In the search for pitching, what options do you see from the farm? I'm liking Hjelle and Pat Ruotolo. -- willhahn92
Those are good names, although both have limited experience. I'll give you one not many people talk about.
The Giants got Tristan Beck in the Mark Melancon deal and he threw well the rest of that season in San Jose and then pitched in the Fall League. Beck hasn't pitched in Double-A yet, but he's 24 already and came into the minors with some polish after pitching at Stanford. He's a guy I would throw right there with Hjelle in terms of possible 2021 debuts.
How much do the Giants script their games like the Rays do with Kevin Cash? tlorenzana13
Look, what Cash did with Blake Snell was idiotic and something he'll never live down, but we all need to keep perspective about "scripting games." It's a good thing (it's pretty well established that most starters shouldn't face a hitter a third time)! And it's not new!
It might seem new when Kapler and his coaches are hopping on Zoom calls and running through simulated versions of matchups they might see eight months from now, but it's not all that different from Bruce Bochy and Brian Sabean sitting back in leather chairs with a couple of drinks and trying to figure out how best to deploy Sergio Romo and Jeremy Affeldt.
Bochy would meticulously plan out postseason games, but the difference between him and Cash is that in the tightest spots he understood that you need to trust your eyes, too. He never intended for Bumgarner to go five innings out of the bullpen, but as it was happening, he realized the script needed to be thrown out.

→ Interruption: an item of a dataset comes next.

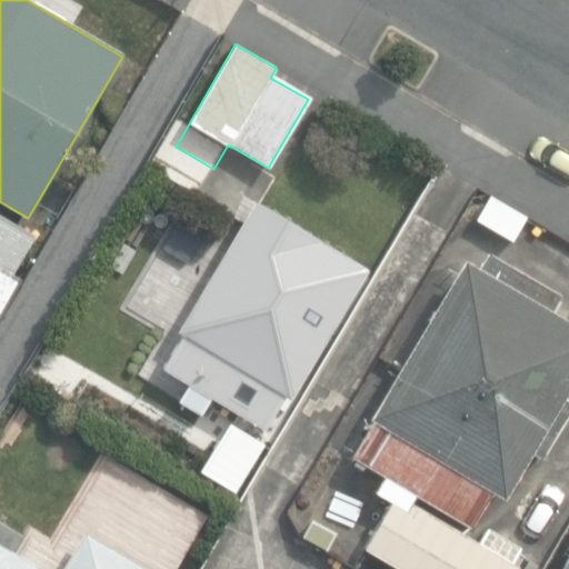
[(197,170),(182,195),(208,210),(222,186),(197,170)]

As for Kapler, he is more prepared than anyone, so much so that he bought a PlayStation during the hiatus to start preparing for future matchups. He goes into every game with a really good idea of how he wants to use all of his relievers, and while there were some high-profile blowups in the ninth inning, I thought the Giants did a nice job of finding the right matchups most nights, particularly in middle relief.
What we don't know, and can't know until a postseason series, is whether Kapler will be willing to rip up the script if he has someone pulling a Snell.